Input records:

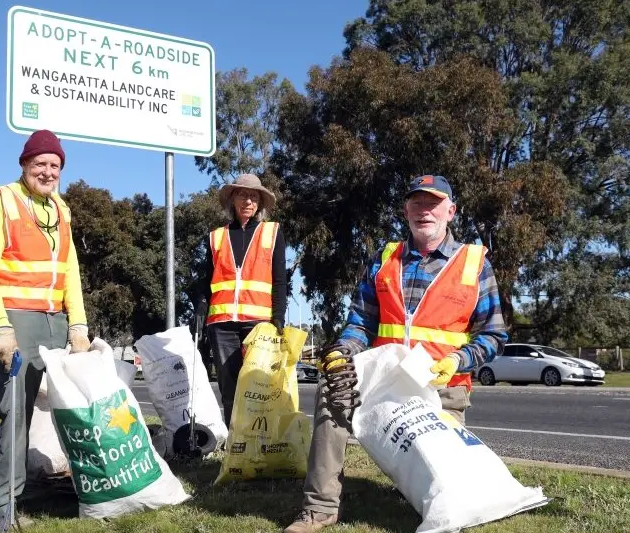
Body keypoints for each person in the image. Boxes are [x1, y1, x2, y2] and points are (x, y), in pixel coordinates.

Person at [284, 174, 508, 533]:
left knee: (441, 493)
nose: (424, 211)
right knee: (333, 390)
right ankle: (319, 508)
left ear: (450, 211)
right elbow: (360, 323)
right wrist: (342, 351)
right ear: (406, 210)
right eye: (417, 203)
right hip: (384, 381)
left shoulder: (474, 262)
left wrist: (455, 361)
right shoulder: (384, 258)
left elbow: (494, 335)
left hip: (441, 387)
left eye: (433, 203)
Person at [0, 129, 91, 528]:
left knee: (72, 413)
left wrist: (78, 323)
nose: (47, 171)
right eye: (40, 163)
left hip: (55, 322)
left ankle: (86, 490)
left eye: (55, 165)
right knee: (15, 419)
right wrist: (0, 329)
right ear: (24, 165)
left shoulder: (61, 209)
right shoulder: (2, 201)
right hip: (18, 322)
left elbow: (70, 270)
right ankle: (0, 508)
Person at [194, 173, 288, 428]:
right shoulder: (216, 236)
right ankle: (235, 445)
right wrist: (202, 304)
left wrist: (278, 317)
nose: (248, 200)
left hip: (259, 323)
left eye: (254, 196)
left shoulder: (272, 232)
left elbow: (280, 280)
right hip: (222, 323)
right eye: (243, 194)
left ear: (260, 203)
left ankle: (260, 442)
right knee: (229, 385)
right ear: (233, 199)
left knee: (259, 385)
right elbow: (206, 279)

* * *

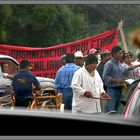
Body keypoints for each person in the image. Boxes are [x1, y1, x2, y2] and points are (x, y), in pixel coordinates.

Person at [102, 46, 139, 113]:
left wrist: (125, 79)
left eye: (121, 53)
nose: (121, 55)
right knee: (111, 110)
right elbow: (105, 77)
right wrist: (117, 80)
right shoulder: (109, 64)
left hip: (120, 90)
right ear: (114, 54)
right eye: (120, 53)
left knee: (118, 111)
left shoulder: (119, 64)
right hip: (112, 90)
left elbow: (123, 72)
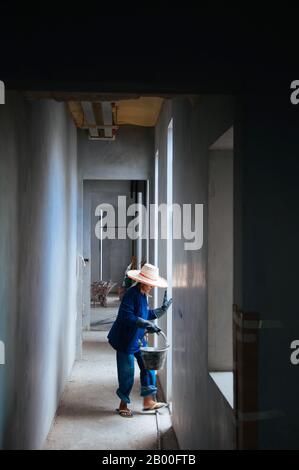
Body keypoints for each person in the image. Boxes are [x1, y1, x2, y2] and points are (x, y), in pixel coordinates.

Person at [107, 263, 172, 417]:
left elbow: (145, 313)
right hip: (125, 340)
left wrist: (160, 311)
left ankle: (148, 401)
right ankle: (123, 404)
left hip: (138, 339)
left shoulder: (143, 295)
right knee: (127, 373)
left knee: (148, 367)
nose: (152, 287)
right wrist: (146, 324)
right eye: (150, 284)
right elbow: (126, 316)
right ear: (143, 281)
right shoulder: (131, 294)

...

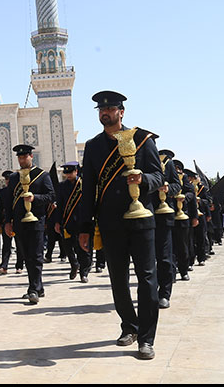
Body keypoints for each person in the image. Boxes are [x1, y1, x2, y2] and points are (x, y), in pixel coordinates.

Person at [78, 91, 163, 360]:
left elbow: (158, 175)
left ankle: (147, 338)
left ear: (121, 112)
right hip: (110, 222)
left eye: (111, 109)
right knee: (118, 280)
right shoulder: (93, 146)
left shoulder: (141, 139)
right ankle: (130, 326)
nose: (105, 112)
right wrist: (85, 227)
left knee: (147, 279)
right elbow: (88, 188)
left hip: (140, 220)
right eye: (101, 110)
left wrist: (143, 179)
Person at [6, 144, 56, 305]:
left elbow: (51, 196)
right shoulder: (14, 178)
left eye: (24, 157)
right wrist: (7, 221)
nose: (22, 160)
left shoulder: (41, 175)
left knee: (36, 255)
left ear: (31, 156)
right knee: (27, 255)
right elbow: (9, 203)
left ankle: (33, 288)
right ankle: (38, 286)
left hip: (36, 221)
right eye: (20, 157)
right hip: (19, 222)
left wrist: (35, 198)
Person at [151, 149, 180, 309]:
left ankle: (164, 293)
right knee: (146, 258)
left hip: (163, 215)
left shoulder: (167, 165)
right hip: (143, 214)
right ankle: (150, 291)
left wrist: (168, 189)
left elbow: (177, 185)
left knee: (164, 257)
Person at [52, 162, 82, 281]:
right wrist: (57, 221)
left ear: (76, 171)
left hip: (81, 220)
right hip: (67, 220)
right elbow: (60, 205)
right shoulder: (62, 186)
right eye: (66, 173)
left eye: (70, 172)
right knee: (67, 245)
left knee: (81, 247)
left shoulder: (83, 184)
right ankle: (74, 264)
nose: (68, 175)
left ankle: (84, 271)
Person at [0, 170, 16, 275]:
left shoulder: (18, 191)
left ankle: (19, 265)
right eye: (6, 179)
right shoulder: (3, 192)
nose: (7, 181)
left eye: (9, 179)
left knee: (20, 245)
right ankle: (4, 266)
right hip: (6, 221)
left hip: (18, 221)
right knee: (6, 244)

About this task: Using the entries shown above, reproduce verbatim the lines from the line bearing "left ankle: (148, 401)" to the line bearing "right shoulder: (131, 294)", inclusive.

Solution to the problem:
left ankle: (148, 401)
right ankle: (123, 404)
left hip: (138, 339)
left shoulder: (143, 295)
right knee: (127, 373)
left knee: (148, 367)
nose: (152, 287)
right wrist: (146, 324)
right eye: (150, 284)
right elbow: (126, 316)
right ear: (143, 281)
right shoulder: (131, 294)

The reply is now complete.